Contra toda evidencia, en el juicio penal, Kos volvió a decir que no era pedófilo, aunque admitió que “sufría” un fetiche con los pies del que se había “curado”. También habló de supuestos traumas infantiles propios, de su angustia ante el matrimonio disfuncional de sus padres y de un supuesto abuso sexual que había sufrido. “Hay ciertas cosas de la vida que no podés evitar. Nacés con ciertas cosas, e incluso sabiendo que esas cosas son tuyas para siempre, a veces nunca querés admitirlo”, dijo. Alegó que no esperaba quedar libre, pero que no creía que la cárcel fuera lo justo. “Ya pasé por cinco años de infierno. Perdí a mis amigos. Perdí el respeto por mí mismo. Perdí mi dignidad. Lo perdí todo. Todo”.
Se definió como “un sanador herido” y como “un chivo expiatorio de todos los sacerdotes acosadores”. Le apuntó, en particular, a la diócesis de Dallas, a la que llamó “mi familia”: aseguró que la institución manejaba mucho dinero y que, para desviar la atención acerca de su funcionamiento, lo había convertido “en la peor y más despreciable criatura del mundo”. De eso mismo, de desviar la atención, lo acusó Randal Mathis, abogado de la institución religiosa: “Está tratando de señalar con su dedo a otro lugar. Hay una persona a quien culpar y es Rudolph Kos. Ya demostró su capacidad para ser astuto, persuasivo, y de decir o hacer cualquier cosa para satisfacer sus necesidades y culpar a los otros. La diócesis claramente estaba equivocada, pero en ese momento estaba tomando decisiones que consideraba apropiadas, justas y razonables”.
El veredicto
En julio de 1997, en el plano civil, Kos y la diócesis de Dallas -culpada de no haber detenido los abusos de Kos durante más de una década- fueron condenados a pagarles 119 millones de dólares a los demandantes, la indemnización más alta impuesta, hasta ese momento, a la iglesia católica en un caso (colectivo) de abuso sexual. “Espero que hoy despierten al Papa con esta noticia”, declaró a la salida de los tribunales Sylvia Demarest, abogada de una de las víctimas. “La diócesis de Dallas no asumió sus responsabilidades y no pudo controlar a sus miembros”, agregó Windle Turley, abogada de otra de las víctimas. Los demandantes habían solicitado, en el plano civil, una indemnización de 146 millones de dólares.
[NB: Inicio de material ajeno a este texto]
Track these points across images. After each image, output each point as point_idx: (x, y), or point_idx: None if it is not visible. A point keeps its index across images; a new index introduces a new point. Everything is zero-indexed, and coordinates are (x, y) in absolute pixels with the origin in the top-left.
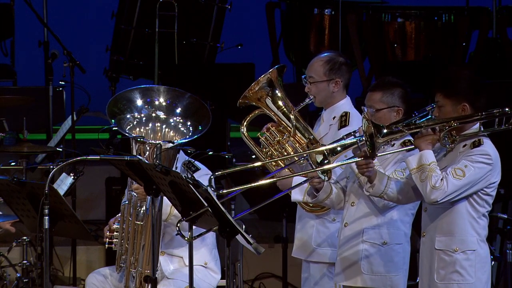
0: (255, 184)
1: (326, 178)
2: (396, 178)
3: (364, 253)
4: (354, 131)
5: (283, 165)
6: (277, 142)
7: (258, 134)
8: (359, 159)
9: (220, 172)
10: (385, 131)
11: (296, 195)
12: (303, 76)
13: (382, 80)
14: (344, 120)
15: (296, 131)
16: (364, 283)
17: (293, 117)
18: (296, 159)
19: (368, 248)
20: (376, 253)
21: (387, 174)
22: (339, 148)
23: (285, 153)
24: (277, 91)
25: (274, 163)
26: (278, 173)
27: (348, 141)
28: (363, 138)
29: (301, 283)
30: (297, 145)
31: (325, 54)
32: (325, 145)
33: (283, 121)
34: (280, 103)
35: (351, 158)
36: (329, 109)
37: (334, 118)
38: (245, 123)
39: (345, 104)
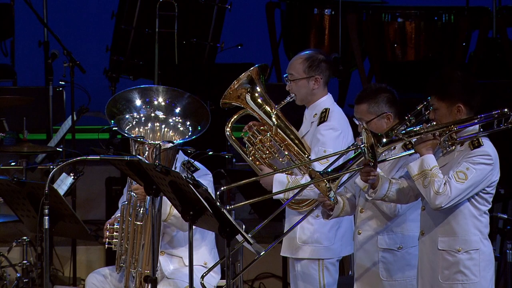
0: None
1: (335, 202)
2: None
3: (381, 259)
4: (353, 144)
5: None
6: (259, 141)
7: (242, 133)
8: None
9: (226, 187)
10: (384, 140)
11: (278, 194)
12: (284, 76)
13: (364, 90)
14: (323, 116)
15: (278, 129)
16: None
17: (274, 115)
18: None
19: (384, 254)
20: (393, 258)
21: (390, 178)
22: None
23: (267, 152)
24: (257, 89)
25: (257, 162)
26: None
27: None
28: (363, 147)
29: (290, 280)
30: (279, 143)
31: (305, 52)
32: (322, 173)
33: (265, 120)
34: (261, 101)
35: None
36: (310, 107)
37: (315, 115)
38: (229, 125)
39: (326, 101)
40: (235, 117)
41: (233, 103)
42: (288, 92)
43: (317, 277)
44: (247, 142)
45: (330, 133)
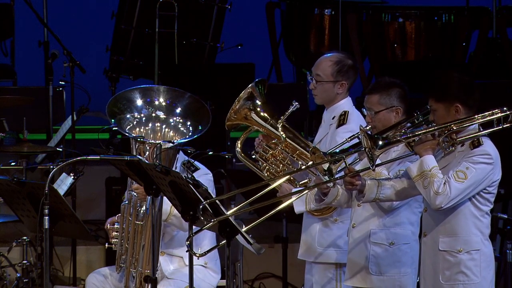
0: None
1: (332, 185)
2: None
3: (372, 254)
4: (356, 133)
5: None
6: (271, 156)
7: (253, 152)
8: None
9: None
10: (380, 143)
11: (299, 207)
12: (307, 72)
13: (378, 82)
14: (342, 119)
15: (288, 140)
16: (373, 284)
17: (280, 127)
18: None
19: (375, 249)
20: (384, 253)
21: (378, 180)
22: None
23: (281, 165)
24: (259, 103)
25: (270, 174)
26: (280, 189)
27: (348, 145)
28: (362, 149)
29: (304, 283)
30: (291, 154)
31: (334, 54)
32: (326, 154)
33: (274, 133)
34: (266, 115)
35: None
36: (329, 109)
37: (333, 118)
38: (239, 145)
39: (345, 104)
40: (243, 136)
41: (238, 123)
42: (309, 90)
43: (334, 283)
44: (259, 159)
45: (348, 136)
En abril de 1998, Kos -hoy de 78 años- fue condenado a prisión perpetua. Y el 10 de julio de 1998, tras algunos intentos de apelar el fallo civil, la diócesis de Dallas acordó el pago de 30,9 millones de dólares a los ex monaguillos con los que aún no había llegado a un arreglo y dio por cerrado el caso. En los días previos se había hecho cargo de abonar las sumas de 7,5 millones de dólares y de 23,4 millones de dólares por la misma causa. “Es un día de alivio para todos”, dijo Nathan Nichols, de 19 años, una de las víctimas.
Grahmann publicó una carta de disculpas tardías: “A las víctimas y familiares, una y otra vez quiero ofrecerles disculpas en nombre de la diócesis. Aceptamos el veredicto. Lamento mucho lo que pasó y siento profundamente su dolor”. La abogada querellante Tahira Merritt optó por el escepticismo: “La ciudadanía debe tomar en cuenta que la iglesia debió haber actuado mucho antes y que las listas de curas abusadores nunca están completas”.